Enter the Dragon, the first Hollywood backed Chinese martial arts film, could be dismissed as just an action film, but the elements of film noir, and quality of the fight scenes put this a step or two above most of the rest. Lee plays a Shaolin martial artist who infiltrates a martial arts tournament held on a private island by some Doctor No-type villain. Whether Lee goes because his Shaolin teacher tells him to handle an ex-student who has shamed the temple, or he's going to investigate a possible slavery/ drug operation on behalf of the British government, or he's seeking revenge for the death of his sister, or a combination of the three, depends on what version of the film is screened. For the record, Lincoln Center says it's showing the original U.S. cut, but I don't remember how much of what I just wrote is included, but the point is Lee's going to the tournament and it's not to make brownies.
The noir elements not only concern Lee's character seeking revenge, but the two other characters we get to know: John Saxon's character seeking a way to pay off Mob debts, and Jim Kelly's fugitive character, on the run after fighting racist cops. Both seek some form of redemption at this tournament, but none of them expect the true evil of the mysterious Mr. Han. But really it's about the fantastic fight scenes, some of whom get emotional payoffs that you don't find from other martial arts films of the era. Plus one final touch of noir in the great final battle between Lee and Han, with more than a little nod to Orson Welles' Lady From Shanghai.
As for Lee, he may not have been trained as an actor like Saxon, but he commands the screen in a cool, Steve McQueen kind of way. His character talks about learning a fight technique to the point where no technique is obvious, and in a way he succeeded here. Certainly does succeed in the fight scenes, and he doesn't overact like Kelly does. Thank goodness Kelly not only looks good but has two really good action scenes, because he pushes too hard in his dialogue scenes.

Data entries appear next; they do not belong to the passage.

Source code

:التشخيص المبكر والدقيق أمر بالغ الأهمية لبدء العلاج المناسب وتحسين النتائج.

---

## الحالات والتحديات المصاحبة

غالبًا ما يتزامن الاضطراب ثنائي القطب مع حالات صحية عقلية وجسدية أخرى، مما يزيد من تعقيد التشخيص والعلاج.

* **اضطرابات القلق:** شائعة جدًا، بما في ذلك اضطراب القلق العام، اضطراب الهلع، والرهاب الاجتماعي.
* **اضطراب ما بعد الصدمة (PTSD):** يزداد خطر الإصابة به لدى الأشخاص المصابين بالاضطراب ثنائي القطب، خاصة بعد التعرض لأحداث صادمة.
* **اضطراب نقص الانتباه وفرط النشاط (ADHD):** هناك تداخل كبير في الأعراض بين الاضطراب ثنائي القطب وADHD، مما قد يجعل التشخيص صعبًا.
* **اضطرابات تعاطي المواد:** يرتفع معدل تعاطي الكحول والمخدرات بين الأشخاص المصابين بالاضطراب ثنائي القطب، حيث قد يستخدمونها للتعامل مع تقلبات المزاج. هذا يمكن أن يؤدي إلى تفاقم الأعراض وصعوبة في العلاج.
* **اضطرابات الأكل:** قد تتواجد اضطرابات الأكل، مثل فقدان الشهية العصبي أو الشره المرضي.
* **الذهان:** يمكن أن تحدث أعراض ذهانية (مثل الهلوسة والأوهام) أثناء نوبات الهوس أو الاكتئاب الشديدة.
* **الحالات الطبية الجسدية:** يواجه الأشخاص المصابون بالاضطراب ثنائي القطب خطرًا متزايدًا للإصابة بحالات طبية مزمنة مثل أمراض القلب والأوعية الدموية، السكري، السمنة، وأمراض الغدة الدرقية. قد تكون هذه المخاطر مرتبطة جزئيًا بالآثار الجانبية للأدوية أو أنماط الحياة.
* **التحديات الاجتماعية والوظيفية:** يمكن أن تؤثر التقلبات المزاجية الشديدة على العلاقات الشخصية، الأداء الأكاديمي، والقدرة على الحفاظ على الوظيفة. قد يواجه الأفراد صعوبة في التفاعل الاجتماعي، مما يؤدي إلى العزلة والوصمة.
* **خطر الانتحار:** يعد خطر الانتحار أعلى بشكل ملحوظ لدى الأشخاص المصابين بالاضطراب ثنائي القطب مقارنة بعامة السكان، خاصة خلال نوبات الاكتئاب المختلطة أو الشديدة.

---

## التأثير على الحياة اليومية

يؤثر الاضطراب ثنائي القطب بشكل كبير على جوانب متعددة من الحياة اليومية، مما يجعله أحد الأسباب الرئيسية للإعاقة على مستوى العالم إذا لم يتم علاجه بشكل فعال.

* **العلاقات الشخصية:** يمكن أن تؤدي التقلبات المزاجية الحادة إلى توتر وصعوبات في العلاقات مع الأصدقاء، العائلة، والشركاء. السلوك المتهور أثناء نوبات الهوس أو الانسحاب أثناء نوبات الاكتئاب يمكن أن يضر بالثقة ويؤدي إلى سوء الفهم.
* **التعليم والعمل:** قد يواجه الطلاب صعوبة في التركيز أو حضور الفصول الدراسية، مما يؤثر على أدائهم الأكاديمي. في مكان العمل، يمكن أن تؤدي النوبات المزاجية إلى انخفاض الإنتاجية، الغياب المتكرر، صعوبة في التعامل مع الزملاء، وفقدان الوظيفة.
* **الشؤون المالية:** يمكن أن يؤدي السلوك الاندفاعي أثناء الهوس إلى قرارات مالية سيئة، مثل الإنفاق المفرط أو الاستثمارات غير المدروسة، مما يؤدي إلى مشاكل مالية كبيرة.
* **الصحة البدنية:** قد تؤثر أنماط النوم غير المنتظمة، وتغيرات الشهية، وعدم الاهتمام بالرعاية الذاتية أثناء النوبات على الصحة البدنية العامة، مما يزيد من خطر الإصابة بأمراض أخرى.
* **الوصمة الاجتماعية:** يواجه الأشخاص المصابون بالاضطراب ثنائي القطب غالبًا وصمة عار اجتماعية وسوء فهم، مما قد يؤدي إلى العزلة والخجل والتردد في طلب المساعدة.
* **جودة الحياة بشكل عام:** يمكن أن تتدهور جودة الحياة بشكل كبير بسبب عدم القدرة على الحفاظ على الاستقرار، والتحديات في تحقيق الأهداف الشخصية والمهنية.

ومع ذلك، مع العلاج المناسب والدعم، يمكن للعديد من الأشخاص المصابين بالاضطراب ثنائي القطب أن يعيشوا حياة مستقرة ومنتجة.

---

Kelly's appearance in the film is probably why Enter The Dragon is being screened at the Walter Reade in the first place. The nod to blaxplotation and bringing Kelly's character into the martial arts world, will be brought up, in a discussion of the "marriage" between Hip-Hop and Martial Arts movies. Now I don't know if they'll be an introduction, a post film discussion or both, but Fab Five Freddy and MC Yan will be there to handle it all:

That's all for now. R.I.P James Gandolfini. Concentrating on film as I do around here, I enjoyed you most as a Colin Powell-esque general in In The Loop, the brutal hitman in True Romance, your voiceover work in Where The Wild Things Are, and as a guilty/ guilt stricken cop in the forgotten Sidney Lumet film Night Falls on Manhattan. Never mind on Broadway in God of Carnage and of course The Sopranos. You will be missed, take care.